The first police officer reaches under the one-ton bale of hay and attempts to lift it off of me. Of course, it doesn’t budge. He grabs his flashlight and shines it under the hay into my face. I blink. He yells over his shoulder to his partner, “He’s alive! He’s alive! Help me move the hay.”

Even working together two officers can’t move it – not a fraction of an inch. A thousand pounds each? Of course they can’t move it. “Cut the strings,” I whisper. My voice is weak. They can’t hear me.

I am not going to last much longer. If they will just cut the strings, the bale will break apart, and they can drag me out of here.
“Lift, Joe, lift!”
“Just cut the strings,” I mumble, “Please cut the strings.”
“C’mon harder.”
“It’s too heavy! We can’t lift it. We gotta go for help! Hang on Chad, we’ll be right back!”

I am alone again in the growing darkness. Wonderful painless, peaceful, irresistible sleep beckons. I struggle to remain conscious. One. Two. Three. Four… Where are they? How long does it take for police, fire, ambulance, to arrive? Where is the Coast Guard? Where are the Marines?Where is that one old farmer with enough common sense to just cut the strings?

The desert air grows chilly as the sky darkens. I grow weaker. Dizziness overcomes me and I begin to drift off into that gray space somewhere between the living and the dead.

Help finally arrives. One of the police officers bends down so I can see his face. “Hold on! A fire engine is here. There are six men aboard.”
I do the math. Two big, strong cops and six burly firemen must move a ton of dead weight off me. That’s two hundred forty five pounds each. No way can they possibly do that – but somehow, miraculously, they do. A couple of neighbors who have arrived at the scene stand by to catch me. They lower my limp body to the ground where I lie in a broken heap.

Why didn’t they cut the strings? They could have saved a long, tortured hour. How heavy is hay? A piece of hay is about the weight of a feather. How many pieces of hay does it take to make two thousand pounds? Lots. That package of sixteen bazillion individual pieces of hay wrapped in a gigantic bundle is a crushing weight. But separated, it would have been nothing.
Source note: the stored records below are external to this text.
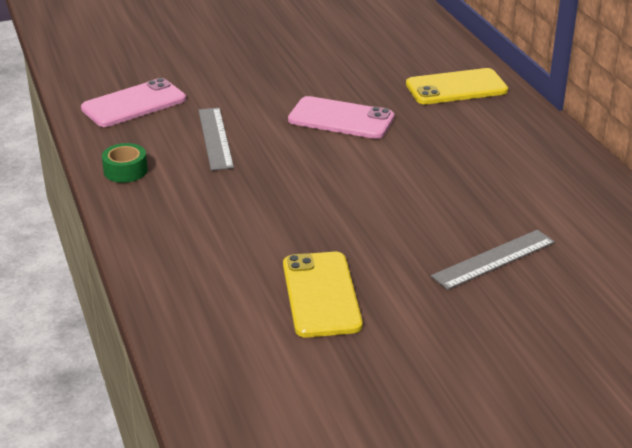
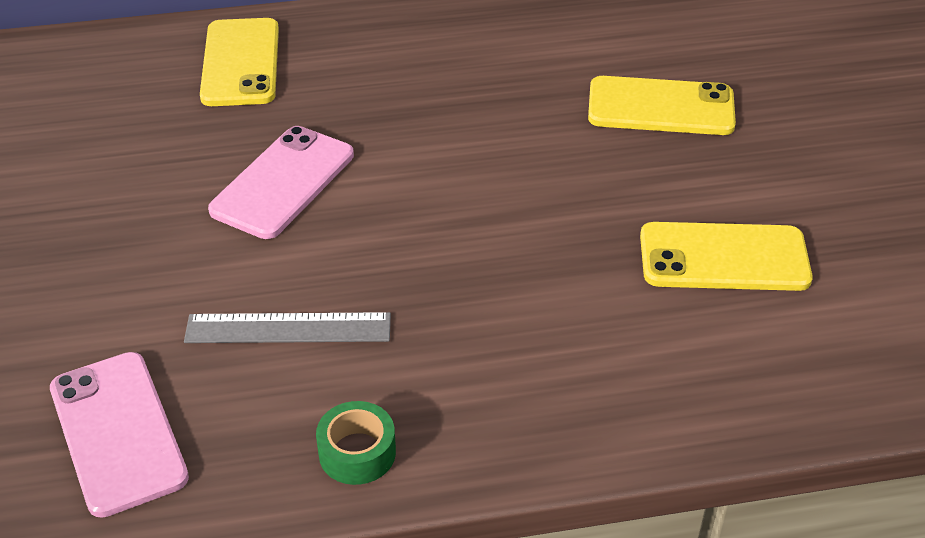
camera: 80 degrees left, 10 degrees up
grey ruler [431,230,555,290] -> yellow phone [588,76,736,135]

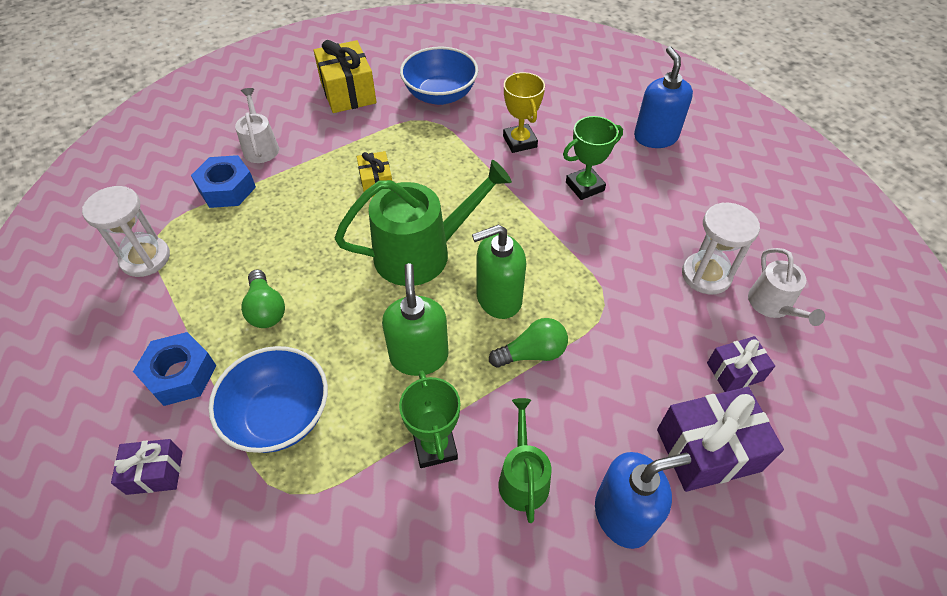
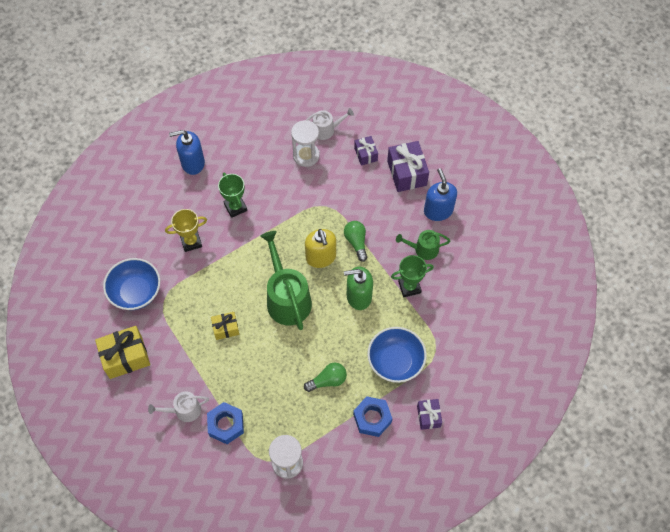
camera: 90 degrees left, 10 degrees up
green soap dispenser [472,224,526,319] -> yellow soap dispenser [305,229,336,268]

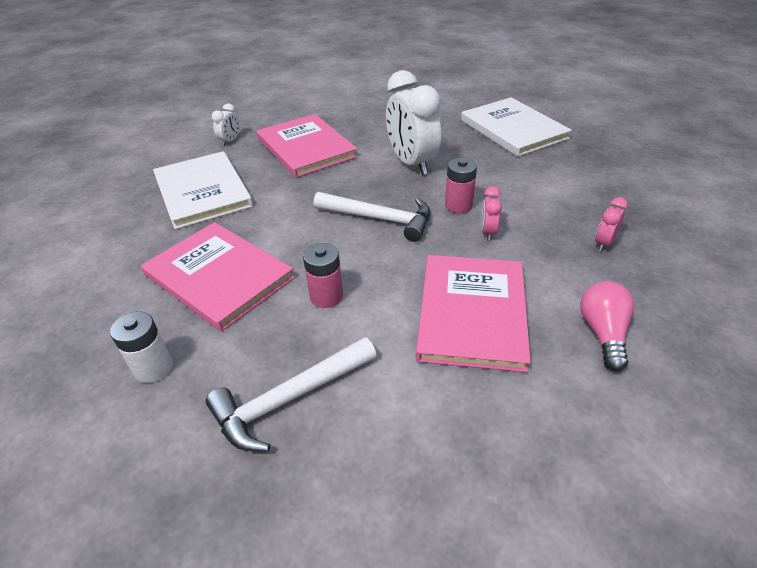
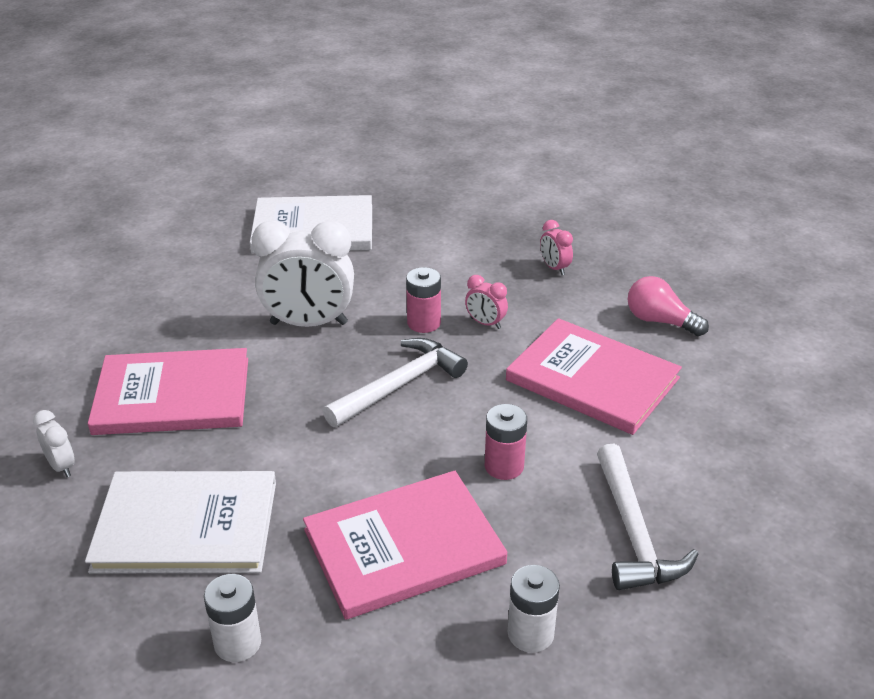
camera: 65 degrees left, 5 degrees down
none -> white battery [204,574,261,662]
I feel bad saying this, because it makes me sound ungrateful – and I am very grateful to the guys who saved my life that night – but there is a point to be made here, isn’t there?
Is it too big?
Is it overwhelming?

Cut the strings – just cut the strings!

Are you buried under crushing burdens? Projects that are too huge? Schedules that are too complicated? Maybe you are trying to do too much at once – trying to do everything instead of doing something.

Cut the strings and cut yourself free. Do one thing at a time – and get it DOne. Move “out of the strain of the doing into the peace of the done.”